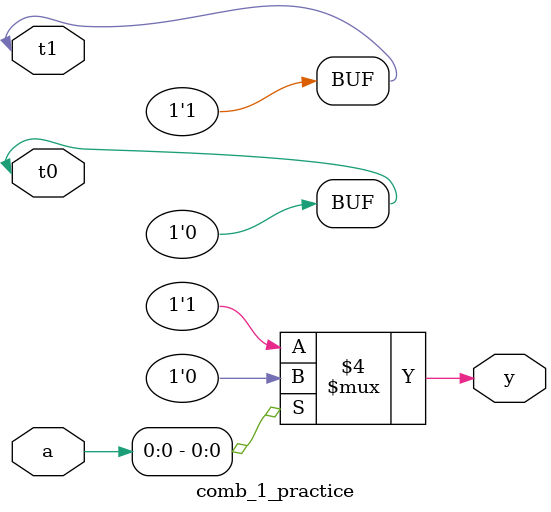
<source format=v>
`timescale 1ns / 1ps


module comb_1_practice(
a,y,t0,t1
    );
    input [7:0]a;
    input t0,t1;
    output reg y;
    assign t0 =1'b0;
    assign t1 =1'b1;
    
    always @(*) begin
     if (a[0]==1'b1) begin
     y=t0;
     end
     else begin
     y=t1;
     end
    end
endmodule
</source>
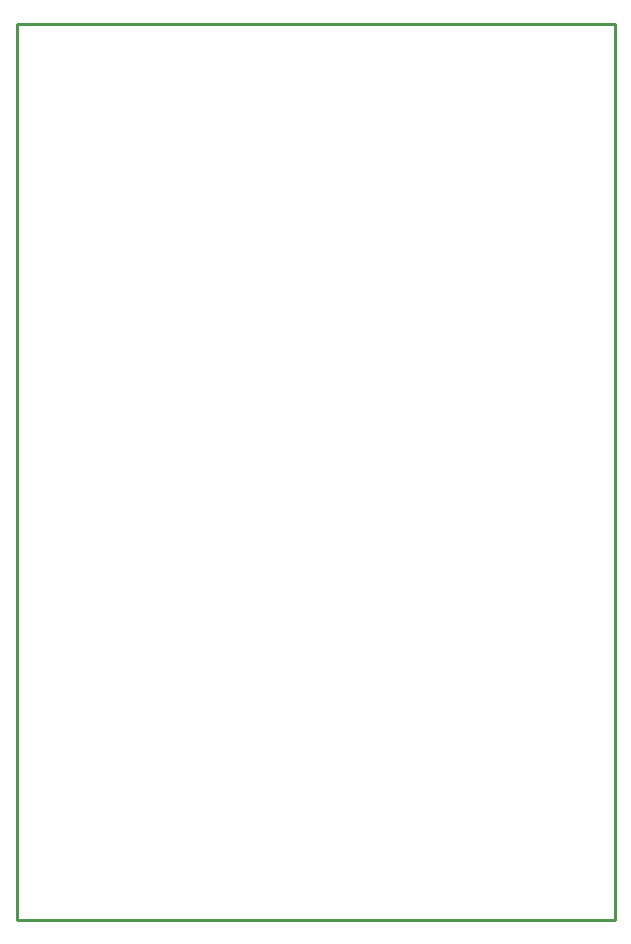
<source format=gko>
G04*
G04 #@! TF.GenerationSoftware,Altium Limited,Altium Designer,18.1.6 (161)*
G04*
G04 Layer_Color=16711935*
%FSTAX24Y24*%
%MOIN*%
G70*
G01*
G75*
%ADD10C,0.0100*%
D10*
X0375Y04928D02*
X03906D01*
X01912Y01942D02*
X03906D01*
X01912Y04928D02*
X0375D01*
X03906Y01942D02*
Y031436D01*
Y040972D01*
Y04928D01*
X01912Y01942D02*
Y04928D01*
M02*

</source>
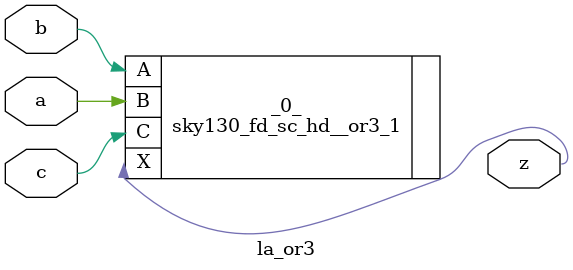
<source format=v>
/* Generated by Yosys 0.37 (git sha1 a5c7f69ed, clang 14.0.0-1ubuntu1.1 -fPIC -Os) */

module la_or3(a, b, c, z);
  input a;
  wire a;
  input b;
  wire b;
  input c;
  wire c;
  output z;
  wire z;
  sky130_fd_sc_hd__or3_1 _0_ (
    .A(b),
    .B(a),
    .C(c),
    .X(z)
  );
endmodule

</source>
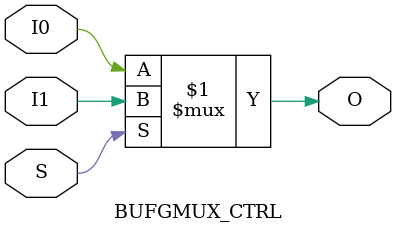
<source format=v>
 `ifdef verilator3
`else
`timescale 1 ps / 1 ps
`endif
module BUFGMUX_CTRL
(
    input  I0,
    input  I1,
    input  S,
    output O /* verilator clocker */
);
    assign O = S ? I1 : I0;

endmodule

</source>
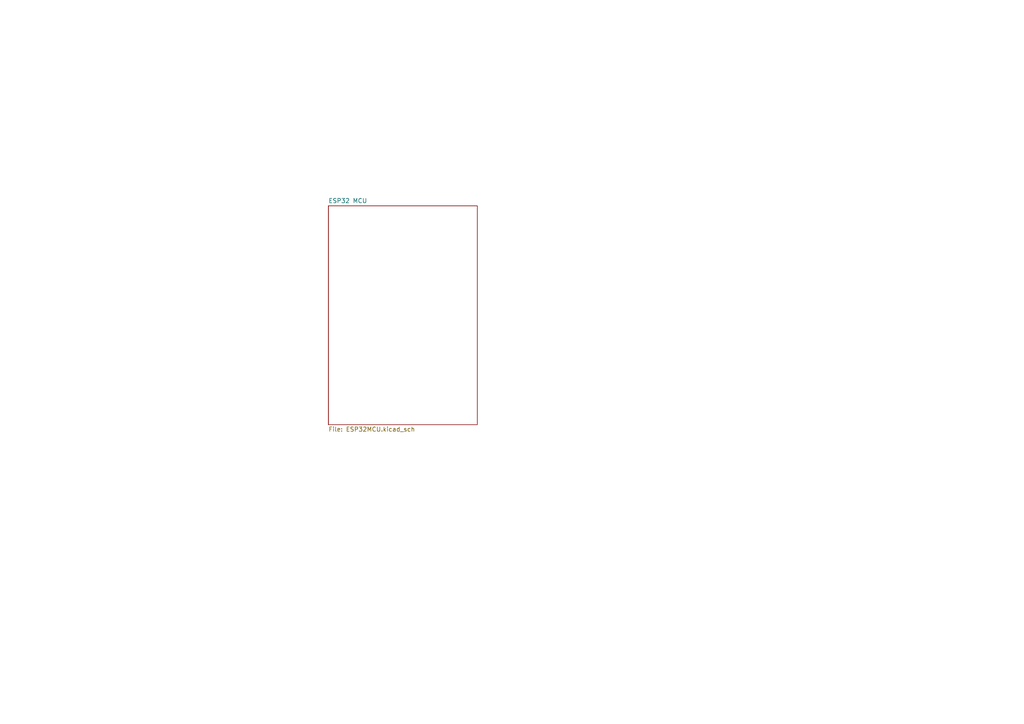
<source format=kicad_sch>
(kicad_sch
	(version 20231120)
	(generator "eeschema")
	(generator_version "8.0")
	(uuid "150e8bce-53ec-44e1-bff7-27631adf1a0d")
	(paper "A4")
	(lib_symbols)
	(sheet
		(at 95.25 59.69)
		(size 43.18 63.5)
		(fields_autoplaced yes)
		(stroke
			(width 0.1524)
			(type solid)
		)
		(fill
			(color 0 0 0 0.0000)
		)
		(uuid "c6dfe47a-6228-419a-a5eb-cda192662dea")
		(property "Sheetname" "ESP32 MCU"
			(at 95.25 58.9784 0)
			(effects
				(font
					(size 1.27 1.27)
				)
				(justify left bottom)
			)
		)
		(property "Sheetfile" "ESP32MCU.kicad_sch"
			(at 95.25 123.7746 0)
			(effects
				(font
					(size 1.27 1.27)
				)
				(justify left top)
			)
		)
		(instances
			(project "ReCycle Display PCB"
				(path "/150e8bce-53ec-44e1-bff7-27631adf1a0d"
					(page "2")
				)
			)
		)
	)
	(sheet_instances
		(path "/"
			(page "1")
		)
	)
)

</source>
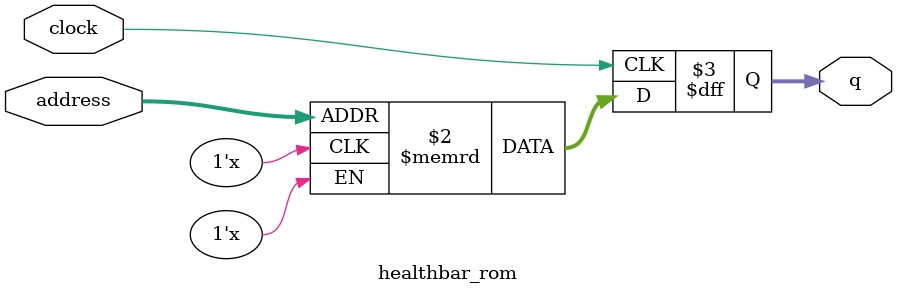
<source format=sv>
module healthbar_rom (
	input logic clock,
	input logic [14:0] address,
	output logic [3:0] q
);

logic [3:0] memory [0:19199] /* synthesis ram_init_file = "./healthbar/healthbar.mif" */;

always_ff @ (posedge clock) begin
	q <= memory[address];
end

endmodule

</source>
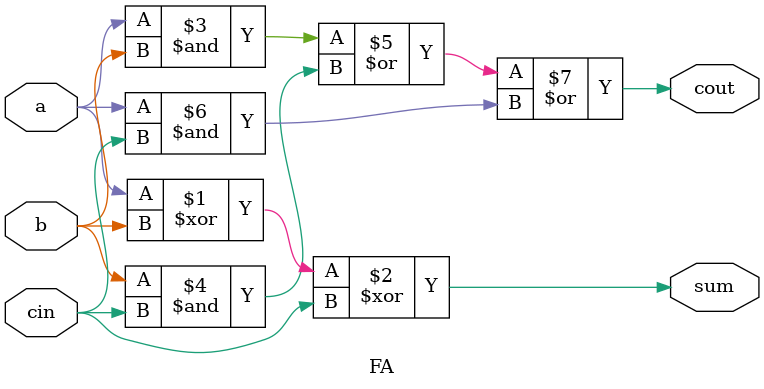
<source format=v>
module top_module (
    input [3:0] x,
    input [3:0] y, 
    output [4:0] sum);

    wire w1, w2, w3;
    FA ad0(.a(x[0]), .b(y[0]), .cin(1'b0), .cout(w1), .sum(sum[0]));
    FA ad1(.a(x[1]), .b(y[1]), .cin(w1), .cout(w2), .sum(sum[1]));
    FA ad2(.a(x[2]), .b(y[2]), .cin(w2), .cout(w3), .sum(sum[2]));
    FA ad3(.a(x[3]), .b(y[3]), .cin(w3), .cout(sum[4]), .sum(sum[3]));
endmodule

module FA (input a,
           input b,
           input cin,
           output cout,
           output sum);
    
    assign sum = a ^ b ^ cin;
    assign cout = (a&b)|(b&cin)|(a&cin);
endmodule

</source>
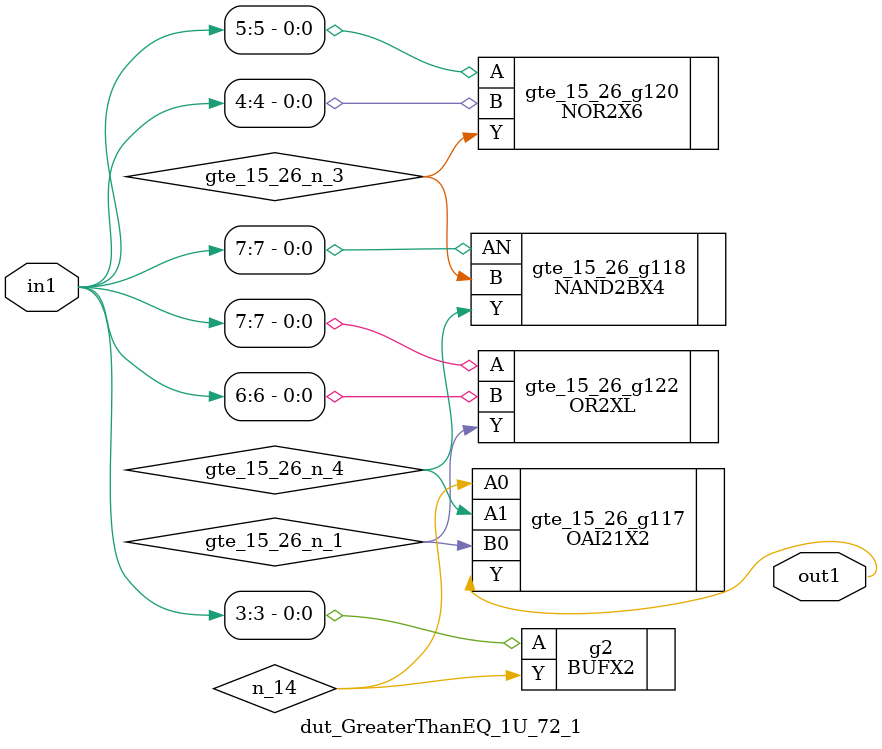
<source format=v>
`timescale 1ps / 1ps


module dut_GreaterThanEQ_1U_72_1(in1, out1);
  input [7:0] in1;
  output out1;
  wire [7:0] in1;
  wire out1;
  wire gte_15_26_n_1, gte_15_26_n_3, gte_15_26_n_4, n_14;
  OAI21X2 gte_15_26_g117(.A0 (n_14), .A1 (gte_15_26_n_4), .B0
       (gte_15_26_n_1), .Y (out1));
  NAND2BX4 gte_15_26_g118(.AN (in1[7]), .B (gte_15_26_n_3), .Y
       (gte_15_26_n_4));
  NOR2X6 gte_15_26_g120(.A (in1[5]), .B (in1[4]), .Y (gte_15_26_n_3));
  OR2XL gte_15_26_g122(.A (in1[7]), .B (in1[6]), .Y (gte_15_26_n_1));
  BUFX2 g2(.A (in1[3]), .Y (n_14));
endmodule



</source>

DIRECTIONS — Your copy must match the records above exactly, apart from the pictures, which are excluded.

RESPONSE BELOW —
<source format=v>
`timescale 1ns / 1ps


module comb_1_practice(
a,y,t0,t1
    );
    input [7:0]a;
    input t0,t1;
    output reg y;
    assign t0 =1'b0;
    assign t1 =1'b1;
    
    always @(*) begin
     if (a[0]==1'b1) begin
     y=t0;
     end
     else begin
     y=t1;
     end
    end
endmodule
</source>
<source format=gko>
G04*
G04 #@! TF.GenerationSoftware,Altium Limited,Altium Designer,18.1.6 (161)*
G04*
G04 Layer_Color=16711935*
%FSTAX24Y24*%
%MOIN*%
G70*
G01*
G75*
%ADD10C,0.0100*%
D10*
X0375Y04928D02*
X03906D01*
X01912Y01942D02*
X03906D01*
X01912Y04928D02*
X0375D01*
X03906Y01942D02*
Y031436D01*
Y040972D01*
Y04928D01*
X01912Y01942D02*
Y04928D01*
M02*

</source>
<source format=v>
/* Generated by Yosys 0.37 (git sha1 a5c7f69ed, clang 14.0.0-1ubuntu1.1 -fPIC -Os) */

module la_or3(a, b, c, z);
  input a;
  wire a;
  input b;
  wire b;
  input c;
  wire c;
  output z;
  wire z;
  sky130_fd_sc_hd__or3_1 _0_ (
    .A(b),
    .B(a),
    .C(c),
    .X(z)
  );
endmodule

</source>
<source format=v>
 `ifdef verilator3
`else
`timescale 1 ps / 1 ps
`endif
module BUFGMUX_CTRL
(
    input  I0,
    input  I1,
    input  S,
    output O /* verilator clocker */
);
    assign O = S ? I1 : I0;

endmodule

</source>
<source format=kicad_sch>
(kicad_sch
	(version 20231120)
	(generator "eeschema")
	(generator_version "8.0")
	(uuid "150e8bce-53ec-44e1-bff7-27631adf1a0d")
	(paper "A4")
	(lib_symbols)
	(sheet
		(at 95.25 59.69)
		(size 43.18 63.5)
		(fields_autoplaced yes)
		(stroke
			(width 0.1524)
			(type solid)
		)
		(fill
			(color 0 0 0 0.0000)
		)
		(uuid "c6dfe47a-6228-419a-a5eb-cda192662dea")
		(property "Sheetname" "ESP32 MCU"
			(at 95.25 58.9784 0)
			(effects
				(font
					(size 1.27 1.27)
				)
				(justify left bottom)
			)
		)
		(property "Sheetfile" "ESP32MCU.kicad_sch"
			(at 95.25 123.7746 0)
			(effects
				(font
					(size 1.27 1.27)
				)
				(justify left top)
			)
		)
		(instances
			(project "ReCycle Display PCB"
				(path "/150e8bce-53ec-44e1-bff7-27631adf1a0d"
					(page "2")
				)
			)
		)
	)
	(sheet_instances
		(path "/"
			(page "1")
		)
	)
)

</source>
<source format=sv>
module healthbar_rom (
	input logic clock,
	input logic [14:0] address,
	output logic [3:0] q
);

logic [3:0] memory [0:19199] /* synthesis ram_init_file = "./healthbar/healthbar.mif" */;

always_ff @ (posedge clock) begin
	q <= memory[address];
end

endmodule

</source>
<source format=v>
module top_module (
    input [3:0] x,
    input [3:0] y, 
    output [4:0] sum);

    wire w1, w2, w3;
    FA ad0(.a(x[0]), .b(y[0]), .cin(1'b0), .cout(w1), .sum(sum[0]));
    FA ad1(.a(x[1]), .b(y[1]), .cin(w1), .cout(w2), .sum(sum[1]));
    FA ad2(.a(x[2]), .b(y[2]), .cin(w2), .cout(w3), .sum(sum[2]));
    FA ad3(.a(x[3]), .b(y[3]), .cin(w3), .cout(sum[4]), .sum(sum[3]));
endmodule

module FA (input a,
           input b,
           input cin,
           output cout,
           output sum);
    
    assign sum = a ^ b ^ cin;
    assign cout = (a&b)|(b&cin)|(a&cin);
endmodule

</source>
<source format=v>
`timescale 1ps / 1ps


module dut_GreaterThanEQ_1U_72_1(in1, out1);
  input [7:0] in1;
  output out1;
  wire [7:0] in1;
  wire out1;
  wire gte_15_26_n_1, gte_15_26_n_3, gte_15_26_n_4, n_14;
  OAI21X2 gte_15_26_g117(.A0 (n_14), .A1 (gte_15_26_n_4), .B0
       (gte_15_26_n_1), .Y (out1));
  NAND2BX4 gte_15_26_g118(.AN (in1[7]), .B (gte_15_26_n_3), .Y
       (gte_15_26_n_4));
  NOR2X6 gte_15_26_g120(.A (in1[5]), .B (in1[4]), .Y (gte_15_26_n_3));
  OR2XL gte_15_26_g122(.A (in1[7]), .B (in1[6]), .Y (gte_15_26_n_1));
  BUFX2 g2(.A (in1[3]), .Y (n_14));
endmodule



</source>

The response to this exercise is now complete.